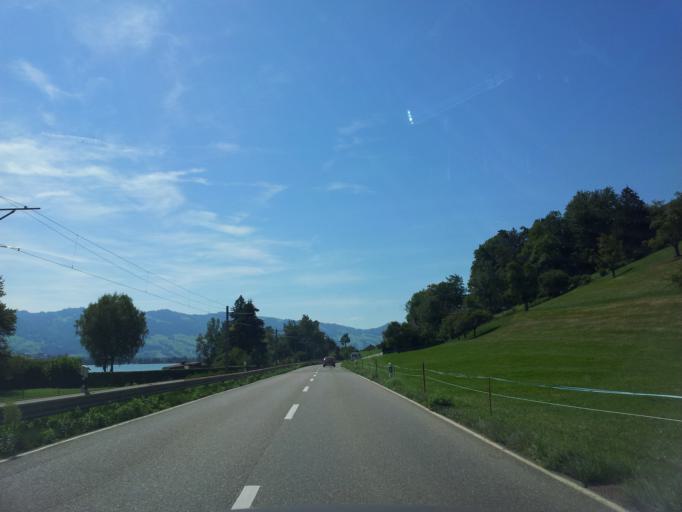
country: CH
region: Saint Gallen
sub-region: Wahlkreis See-Gaster
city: Eschenbach
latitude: 47.2238
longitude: 8.9101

○ ○ ○ ○ ○

_Task goal_
Return every line of the records above verbatim, leaving out the pictures.

_Complete response_
country: CH
region: Saint Gallen
sub-region: Wahlkreis See-Gaster
city: Eschenbach
latitude: 47.2238
longitude: 8.9101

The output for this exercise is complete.